**STATED TASK 1**:
Copy the rows exactly, from the start of the rows through the line containing "f''4\turn e'4-.-^) \tuplet", with both ends included. Leave the pictures out of your copy.

start EXTRACT PROVIDED

Following his arrest at the motel, the defendant was transported to the Burlington Police Department where he was interviewed by Agent Hedgecock and Detective Crowder. After being informed of and waiving his constitutional rights, the defendant made an oral statement and then signed a written statement containing the following information. On Friday, 16 March 1990, Mahaley visited the defendant's room at the Knights Inn in Burlington. Roy was carrying a stick, and he hit the defendant on the arm. The defendant took the stick away from him and hit him with it several times. After the two men stopped fighting, they talked for approximately thirty minutes about resolving their differences. Roy left the defendant's room at approximately 11:30 p.m.
On the following day at approximately 3:00 p.m., the defendant spoke with Roy on the telephone about getting together to talk about their problems, but they did not set a specific time or date. At some point during that afternoon, Eric Taylor visited the defendant's room, where the two men drank vodka and played video games. At approximately 9:30 p.m., Marylin Mahaley called the defendant and told him that Roy was asleep. During their conversation, the defendant and Marylin both stated that if Roy was not cooperative, maybe they should kill him. The defendant then told Marylin that he was coming over to her home in fifteen minutes.
Taylor and the defendant drove to the Mahaley home and went to the back of the house. Marylin opened the door and told them that Roy was in the den. The defendant told Marylin to go into the bedroom and to stay there until he came to get her.
The defendant knelt beside Roy and saw the butt of a gun sticking out from underneath the couch. Roy opened his eyes and rolled toward the gun. The defendant grabbed a baby blanket from the floor and began to choke Roy. After the defendant choked Roy for a couple of minutes, Taylor took the blanket and began to choke Roy. At this point, the defendant went to the bedroom and asked Marylin if she had a piece of wire or rope. Marylin told the defendant that there was wire in the basement, so the defendant went to the basement and found a long piece of cloth near the furnace. The defendant went back upstairs and put the piece of cloth around Roy's neck and laid the blanket aside. Taylor and the defendant both choked Roy with the piece of cloth. After choking Roy for approximately twenty minutes, the defendant told Marylin that Roy was dead.

end EXTRACT PROVIDED
start EXERCISE INPUT

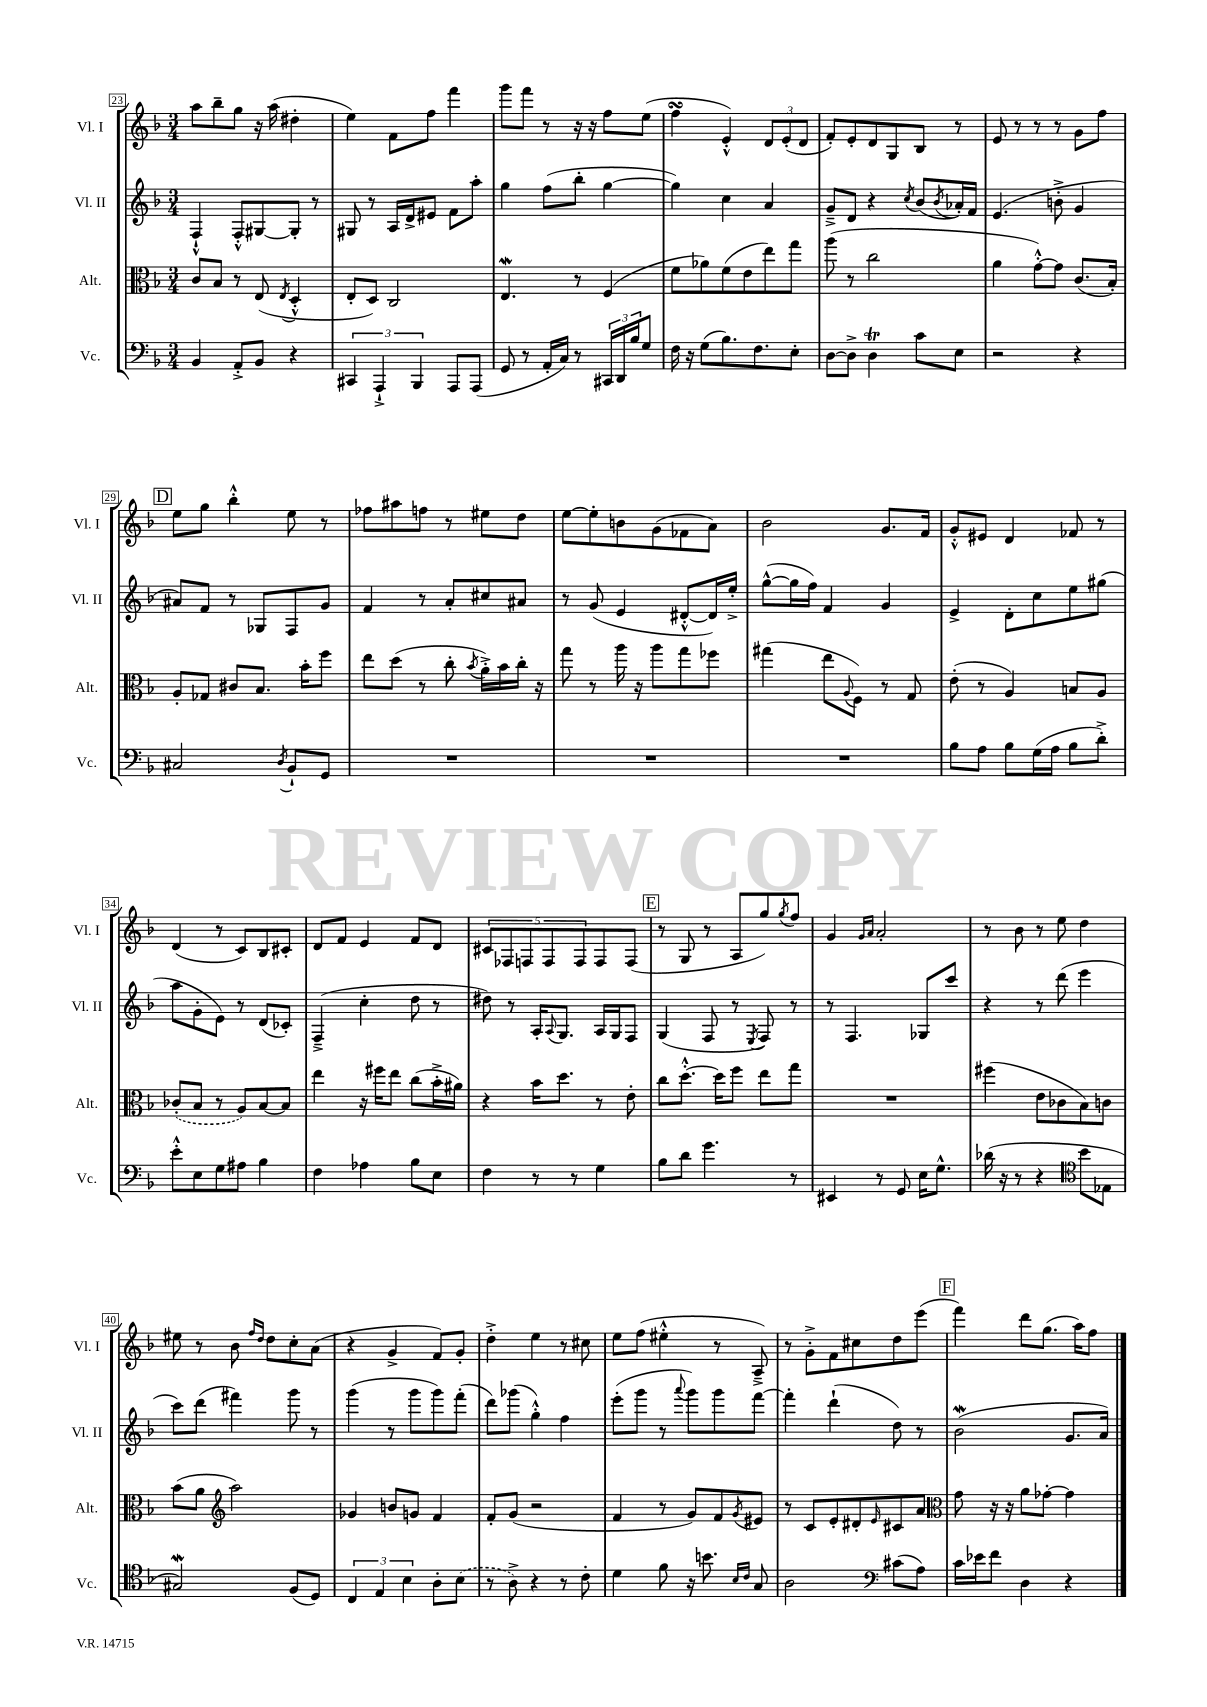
<<
\new StaffGroup <<
\new Staff = "s0" \with { instrumentName = "Vl. I" shortInstrumentName = "Vl. I" } {
    \clef treble \key f \major \numericTimeSignature \time 3/4
    a''8 bes''8-- g''8 r16 a''16( dis''4-. |
    e''4) f'8 f''8 f'''4 |
    g'''8 f'''8 r8 r16 r16 f''8 e''8( |
    f''4\turn e'4-.-^) \tuplet 3/2 { d'8 e'8-.( d'8 } |
    f'8-.) e'8-. d'8 g8 bes8 r8 |
    e'8 r8 r8 r8 g'8 f''8 |
    \mark \markup { \box "D" } e''8 g''8 bes''4-.-^ e''8 r8 |
    fes''8 ais''8 f''8 r8 eis''8 d''8 |
    e''8~ e''8-. b'8 g'8( fes'8 a'8) |
    bes'2 g'8. f'16 |
    g'8-.-^ eis'8 d'4 fes'8 r8 |
    d'4( r8 c'8) bes8 cis'8-. |
    d'8 f'8 e'4 f'8 d'8 |
    \tuplet 5/4 { cis'8 fes8 f8 f8 f8 } f8 f8( |
    \mark \markup { \box "E" } r8 g8 r8 a8 g''8) \acciaccatura { g''8 } f''8 |
    g'4 \grace { g'16 a'16 } a'2-. |
    r8 bes'8 r8 e''8 d''4 |
    eis''8 r8 bes'8 \grace { f''16 d''16 } d''8 c''8-. a'8( |
    r4 g'4-> f'8) g'8-. |
    d''4-.-> e''4 r8 cis''8 |
    e''8 f''8( eis''4-.-^ r8 a8--->) |
    r8 g'8-.-> f'8 cis''8 d''8 e'''8( |
    \mark \markup { \box "F" } f'''4) d'''8 g''8.( a''16) f''8 \bar "|." |
}
\new Staff = "s1" \with { instrumentName = "Vl. II" shortInstrumentName = "Vl. II" } {
    \clef treble \key f \major \numericTimeSignature \time 3/4
    f4-!-^ f8-.-^ gis8~ gis8-. r8 |
    gis8 r8 a16 d'16-> eis'8 f'8 a''8-. |
    g''4 f''8( bes''8-. g''4~ |
    g''4) c''4 a'4 |
    g'8---> d'8 r4 \acciaccatura { c''8 } bes'8( \acciaccatura { bes'8 } aes'16-.) f'16 |
    e'4.( b'8-.-> g'4 |
    \mark \markup { \box "D" } ais'8) f'8 r8 ges8 f8 g'8 |
    f'4 r8 a'8-. cis''8 ais'8 |
    r8 g'8( e'4 dis'8~-.-^ dis'16) e''16-.-> |
    g''8~-^( g''16 f''16) f'4 g'4 |
    e'4-> d'8-. c''8 e''8 gis''8( |
    a''8 g'8-. e'8) r8 d'8( ces'8-.) |
    f4--->( c''4-. d''8 r8 |
    dis''8) r8 a16-. \appoggiatura { a8 } g8. a16 g16 f8 |
    \mark \markup { \box "E" } g4( f8 r8 \acciaccatura { e8 } f8) r8 |
    r8 f4. ges8 c'''8 |
    r4 r8 d'''8( e'''4 |
    c'''8) d'''8( fis'''4) g'''8 r8 |
    g'''4( r8 g'''8 g'''8) f'''8-.( |
    d'''8) ges'''8( g''4-.-^) f''4 |
    e'''8-.( g'''8 r8 \appoggiatura { a'''8 } g'''8) g'''8 f'''8~ |
    f'''4-. d'''4-!( d''8) r8 |
    \mark \markup { \box "F" } bes'2\mordent( g'8. a'16) \bar "|." |
}
\new Staff = "s2" \with { instrumentName = "Alt." shortInstrumentName = "Alt." } {
    \clef alto \key f \major \numericTimeSignature \time 3/4
    c'8 bes8 r8 e8( \acciaccatura { e8 } d4-.-^ |
    e8-. d8) c2 |
    e4.\mordent r8 f4( |
    f'8 aes'8) f'8( e'8 e''8) g''8 |
    a''8( r8 c''2 |
    a'4 g'8~-.-^) g'8 c'8.( bes16-.) |
    \mark \markup { \box "D" } a8-. ges8 cis'8 bes8. bes'16-. f''8 |
    e''8 d''8( r8 c''8-. \acciaccatura { bes'8 } a'16-.->) bes'16 c''16-. r16 |
    g''8 r8 a''16 r16 a''8 g''8 fes''8 |
    gis''4( e''8 \appoggiatura { a8 } f8) r8 g8 |
    e'8-.( r8 a4) b8 a8 |
    \once \slurDashed ces'8-.( bes8 r8 a8) bes8~ bes8 |
    e''4 r16 fis''16 e''8 c''8( bes'16-.-> ais'16) |
    r4 bes'16 d''8. r8 e'8-. |
    \mark \markup { \box "E" } c''8 d''8.~-.-^ d''16 f''8 e''8 g''8 |
    R2. |
    fis''4( e'8 ces'8 bes8) c'8 |
    bes'8( a'8 \clef treble a''2) |
    ges'4 b'8 g'8 f'4 |
    f'8-. g'8( r2 |
    f'4 r8 g'8) f'8 \acciaccatura { g'8 } eis'8 |
    r8 c'8 e'8-. dis'8-. \grace { e'16 } cis'8 a'8 |
    \mark \markup { \box "F" } \clef alto g'8 r16 r16 a'8 ges'8~-. ges'4 \bar "|." |
}
\new Staff = "s3" \with { instrumentName = "Vc." shortInstrumentName = "Vc." } {
    \clef bass \key f \major \numericTimeSignature \time 3/4
    bes,4 a,8-.-> bes,8 r4 |
    \tuplet 3/2 { cis,4 a,,4-!-> bes,,4 } a,,8 a,,8( |
    g,8 r8 a,16-. c16) r8 \tuplet 3/2 { cis,16 d,16 bes16 } g8 |
    f16 r16 g8( bes8.) f8. e8-. |
    d8~ d8-> d4\trill c'8 e8 |
    r2 r4 |
    \mark \markup { \box "D" } cis2 \acciaccatura { d8 } bes,8-! g,8 |
    R2. |
    R2. |
    R2. |
    bes8 a8 bes8 g16( a16 bes8 d'8-.->) |
    e'8-.-^ e8 g8 ais8 bes4 |
    f4 aes4 bes8 e8 |
    f4 r8 r8 g4 |
    \mark \markup { \box "E" } bes8 d'8 g'4. r8 |
    eis,4 r8 g,8 e16 g8.-^ |
    des'16( r16 r8 r4 \clef tenor bes'8 ees8 |
    gis2\mordent) f8( d8) |
    \tuplet 3/2 { c4 e4 bes4 } a8-. \once \slurDashed bes8( |
    r8 a8->) r4 r8 c'8-. |
    d'4 f'8 r16 b'8. \grace { bes16 c'16 } g8 |
    a2 \clef bass cis'8( a8) |
    \mark \markup { \box "F" } c'16 ees'16 f'8 d4 r4 \bar "|." |
}
>>
>>
\layout { \context { \Score currentBarNumber = #23 \override BarNumber.stencil = #(make-stencil-boxer 0.1 0.3 ly:text-interface::print) } }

end EXERCISE INPUT

**STATED TASK 2**:
Decide whether each statement below agrees with the court excerpt, and answer yes or no for each, quoting the excerpt's deciding words exactly. (a) The defendant found a long piece of cloth near the furnace in the basement. (b) Roy left the defendant's room at approximately 10:30 p.m. (c) Marylin called the defendant at about 9:30 p.m. to say that Roy was asleep.

**EXERCISE RESULT 1**:
<<
\new StaffGroup <<
\new Staff = "s0" \with { instrumentName = "Vl. I" shortInstrumentName = "Vl. I" } {
    \clef treble \key f \major \numericTimeSignature \time 3/4
    a''8 bes''8-- g''8 r16 a''16( dis''4-. |
    e''4) f'8 f''8 f'''4 |
    g'''8 f'''8 r8 r16 r16 f''8 e''8( |
    f''4\turn e'4-.-^) \tuplet 3/2 { d'8 e'8-.( d'8 } |

**EXERCISE RESULT 2**:
(a) Yes: "the defendant went to the basement and found a long piece of cloth near the furnace."
(b) No: "Roy left the defendant's room at approximately 11:30 p.m."
(c) Yes: "At approximately 9:30 p.m., Marylin Mahaley called the defendant and told him that Roy was asleep."